In humans, the posterior hippocampi of licensed London taxi drivers was famously found to be larger than that of matched controls, while the anterior hippocampi were smaller. This study shows that people choosing taxi driving as a career (one which has as a barrier to entry - the ability to memorize London's streets - described as "the world's most demanding test (of street knowledge)") have larger hippocampi, but does not demonstrate change in volume as a result of driving. Similarly, while acquiring a second language requires extensive and sustained cognitive activity, it does not appear to reduce dementia risk compared to those who have not learned another language.
The clinical diagnosis of dementia is not perfectly linked to levels of underlying neuropathology. The theory of cognitive reserve explains this phenomenon. People with high reserve go undiagnosed until damage is severe, then rapid decline ensues.
Cognitive reserve can be estimated clinically as it is effectively general cognitive ability and knowledge. The variables that are associated with cognitive reserve include: IQ, brain size, education, professional attainment, leisure activities, and familial history (of diagnosed dementia).

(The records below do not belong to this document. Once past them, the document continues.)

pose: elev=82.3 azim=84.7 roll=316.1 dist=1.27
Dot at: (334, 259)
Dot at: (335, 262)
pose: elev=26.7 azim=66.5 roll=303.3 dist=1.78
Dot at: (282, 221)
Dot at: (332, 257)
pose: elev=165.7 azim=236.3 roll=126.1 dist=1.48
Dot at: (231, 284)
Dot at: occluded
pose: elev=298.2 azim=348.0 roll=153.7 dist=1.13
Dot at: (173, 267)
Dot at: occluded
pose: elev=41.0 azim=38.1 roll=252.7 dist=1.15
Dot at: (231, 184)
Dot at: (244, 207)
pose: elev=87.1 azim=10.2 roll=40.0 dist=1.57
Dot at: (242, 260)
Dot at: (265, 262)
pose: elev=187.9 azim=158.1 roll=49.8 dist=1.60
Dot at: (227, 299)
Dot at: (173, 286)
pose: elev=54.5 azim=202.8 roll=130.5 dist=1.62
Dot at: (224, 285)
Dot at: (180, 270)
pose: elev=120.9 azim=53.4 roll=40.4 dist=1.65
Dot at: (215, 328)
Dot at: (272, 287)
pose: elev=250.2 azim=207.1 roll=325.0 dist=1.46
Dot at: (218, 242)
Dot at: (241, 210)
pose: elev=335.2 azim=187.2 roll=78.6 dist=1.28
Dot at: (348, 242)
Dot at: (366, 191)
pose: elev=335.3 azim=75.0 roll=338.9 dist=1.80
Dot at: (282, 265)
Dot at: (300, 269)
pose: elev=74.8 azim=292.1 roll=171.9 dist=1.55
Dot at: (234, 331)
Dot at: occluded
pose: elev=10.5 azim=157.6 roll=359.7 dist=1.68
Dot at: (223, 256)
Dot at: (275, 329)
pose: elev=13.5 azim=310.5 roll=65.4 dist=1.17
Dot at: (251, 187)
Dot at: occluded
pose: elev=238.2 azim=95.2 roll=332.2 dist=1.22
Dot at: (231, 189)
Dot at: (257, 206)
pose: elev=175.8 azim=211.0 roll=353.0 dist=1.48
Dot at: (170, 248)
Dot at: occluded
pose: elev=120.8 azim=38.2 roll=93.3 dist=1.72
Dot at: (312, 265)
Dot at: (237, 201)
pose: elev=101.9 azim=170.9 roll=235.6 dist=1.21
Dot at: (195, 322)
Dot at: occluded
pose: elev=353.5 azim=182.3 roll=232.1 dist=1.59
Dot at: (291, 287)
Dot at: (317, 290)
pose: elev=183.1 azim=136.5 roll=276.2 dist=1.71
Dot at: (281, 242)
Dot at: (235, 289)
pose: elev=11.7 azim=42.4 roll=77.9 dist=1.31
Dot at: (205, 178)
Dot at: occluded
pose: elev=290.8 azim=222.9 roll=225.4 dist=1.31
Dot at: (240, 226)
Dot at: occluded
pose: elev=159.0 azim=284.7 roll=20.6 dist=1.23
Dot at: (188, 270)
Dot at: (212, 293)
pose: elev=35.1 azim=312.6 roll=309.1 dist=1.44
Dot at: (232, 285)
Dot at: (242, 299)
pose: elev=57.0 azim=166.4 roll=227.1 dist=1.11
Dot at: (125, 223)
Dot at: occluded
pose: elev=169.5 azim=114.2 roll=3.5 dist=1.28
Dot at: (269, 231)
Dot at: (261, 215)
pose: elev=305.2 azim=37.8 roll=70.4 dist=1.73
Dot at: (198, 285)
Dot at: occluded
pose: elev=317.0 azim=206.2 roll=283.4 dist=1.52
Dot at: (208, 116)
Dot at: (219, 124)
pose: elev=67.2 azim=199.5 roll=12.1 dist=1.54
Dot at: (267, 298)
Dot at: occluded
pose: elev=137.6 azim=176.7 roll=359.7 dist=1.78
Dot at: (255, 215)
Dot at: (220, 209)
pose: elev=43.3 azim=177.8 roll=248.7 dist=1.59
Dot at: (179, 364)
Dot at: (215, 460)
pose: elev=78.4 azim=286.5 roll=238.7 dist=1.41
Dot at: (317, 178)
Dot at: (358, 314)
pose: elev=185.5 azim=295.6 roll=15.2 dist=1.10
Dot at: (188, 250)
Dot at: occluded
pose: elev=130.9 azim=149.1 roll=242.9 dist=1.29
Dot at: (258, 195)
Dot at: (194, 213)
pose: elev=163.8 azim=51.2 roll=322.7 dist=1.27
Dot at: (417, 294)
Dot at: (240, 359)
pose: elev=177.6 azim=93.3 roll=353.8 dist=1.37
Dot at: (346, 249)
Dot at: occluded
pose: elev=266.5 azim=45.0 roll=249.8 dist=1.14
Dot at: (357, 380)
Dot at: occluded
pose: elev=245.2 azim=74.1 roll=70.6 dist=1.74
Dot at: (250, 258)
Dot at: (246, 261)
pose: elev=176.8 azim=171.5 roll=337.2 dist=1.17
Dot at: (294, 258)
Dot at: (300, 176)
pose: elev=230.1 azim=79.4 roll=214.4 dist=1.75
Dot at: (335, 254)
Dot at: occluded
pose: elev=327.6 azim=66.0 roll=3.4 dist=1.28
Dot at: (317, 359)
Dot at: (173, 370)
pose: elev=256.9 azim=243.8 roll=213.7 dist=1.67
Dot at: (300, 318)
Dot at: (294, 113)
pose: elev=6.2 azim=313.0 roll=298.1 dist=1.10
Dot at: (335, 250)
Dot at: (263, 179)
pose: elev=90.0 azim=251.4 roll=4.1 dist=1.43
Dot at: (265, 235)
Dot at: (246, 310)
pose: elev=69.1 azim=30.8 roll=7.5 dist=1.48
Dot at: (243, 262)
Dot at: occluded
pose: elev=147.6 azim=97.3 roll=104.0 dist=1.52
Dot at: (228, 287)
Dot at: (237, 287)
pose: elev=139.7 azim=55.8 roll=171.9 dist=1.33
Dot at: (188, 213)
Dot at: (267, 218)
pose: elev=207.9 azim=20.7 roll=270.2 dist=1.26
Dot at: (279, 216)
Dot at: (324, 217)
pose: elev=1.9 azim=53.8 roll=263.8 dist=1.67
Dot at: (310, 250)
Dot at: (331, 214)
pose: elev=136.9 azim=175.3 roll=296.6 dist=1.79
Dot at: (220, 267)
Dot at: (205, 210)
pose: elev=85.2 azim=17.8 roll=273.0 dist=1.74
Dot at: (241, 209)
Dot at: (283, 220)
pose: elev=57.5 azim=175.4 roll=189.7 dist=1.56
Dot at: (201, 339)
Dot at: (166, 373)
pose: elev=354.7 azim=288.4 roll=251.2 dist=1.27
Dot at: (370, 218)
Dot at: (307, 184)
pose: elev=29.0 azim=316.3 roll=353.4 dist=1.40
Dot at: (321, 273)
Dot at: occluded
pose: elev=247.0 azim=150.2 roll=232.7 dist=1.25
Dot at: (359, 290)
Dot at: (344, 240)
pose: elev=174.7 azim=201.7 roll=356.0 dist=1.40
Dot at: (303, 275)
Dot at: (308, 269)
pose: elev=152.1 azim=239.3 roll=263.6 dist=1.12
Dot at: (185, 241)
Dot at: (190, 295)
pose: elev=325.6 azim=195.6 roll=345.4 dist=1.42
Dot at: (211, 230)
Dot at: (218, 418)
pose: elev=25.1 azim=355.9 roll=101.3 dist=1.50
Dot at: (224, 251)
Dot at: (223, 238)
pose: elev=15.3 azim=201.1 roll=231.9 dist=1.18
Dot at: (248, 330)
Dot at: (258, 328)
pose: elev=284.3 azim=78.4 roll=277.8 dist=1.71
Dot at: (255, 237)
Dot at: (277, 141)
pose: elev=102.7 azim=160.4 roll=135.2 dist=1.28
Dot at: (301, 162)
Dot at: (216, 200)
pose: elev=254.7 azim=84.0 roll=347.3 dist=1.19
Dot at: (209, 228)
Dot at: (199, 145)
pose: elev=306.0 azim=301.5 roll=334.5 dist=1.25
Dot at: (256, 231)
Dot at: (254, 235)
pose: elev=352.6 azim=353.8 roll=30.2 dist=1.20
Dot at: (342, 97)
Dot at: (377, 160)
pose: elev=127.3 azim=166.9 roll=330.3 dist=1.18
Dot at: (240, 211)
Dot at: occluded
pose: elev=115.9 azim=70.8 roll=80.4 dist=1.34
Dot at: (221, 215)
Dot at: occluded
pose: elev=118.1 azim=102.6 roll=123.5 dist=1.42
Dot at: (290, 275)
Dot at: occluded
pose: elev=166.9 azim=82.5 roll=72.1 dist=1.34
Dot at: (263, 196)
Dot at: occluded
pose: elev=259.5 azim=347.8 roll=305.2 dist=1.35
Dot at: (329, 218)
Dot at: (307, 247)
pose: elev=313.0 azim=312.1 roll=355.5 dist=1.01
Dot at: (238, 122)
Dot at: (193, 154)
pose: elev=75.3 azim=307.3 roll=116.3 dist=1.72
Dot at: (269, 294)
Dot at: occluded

It is important to note that cognitive reserve (and the variables associated with it) do not "protect" from Alzheimer's disease as a disease process—the definition of cognitive reserve is based exactly on the presence of disease pathology. This means that the traditional idea that education protects from Alzhemier's disease is false, albeit it cognitive reserve is protective of the clinical manifestations of disease.
The presence of cognitive reserve implies that people with greater reserve who already are suffering neuropathological changes in the brain will not be picked up by standard clinical cognitive testing. Conversely anyone who has used these instruments clinically knows that they can yield false positives in people with very low reserve. From this point of view the concept of "adequate level of challenge" easily emerges. Conceivably one could measure cognitive reserve and then offer specifically tailored tests that would pose enough level of challenge to accurately detect early cognitive impairment both in individuals with high and low reserve. This has implications for treatment and care. Currently some people who would be eligible for it are not offered treatment while it may be offered in other cases needlessly.
In people with high reserve deterioration occurs rapidly once the threshold is reached. In these individuals and their carers early diagnosis might provide an opportunity to plan future care and to adjust to the diagnosis while they are still able to make decisions.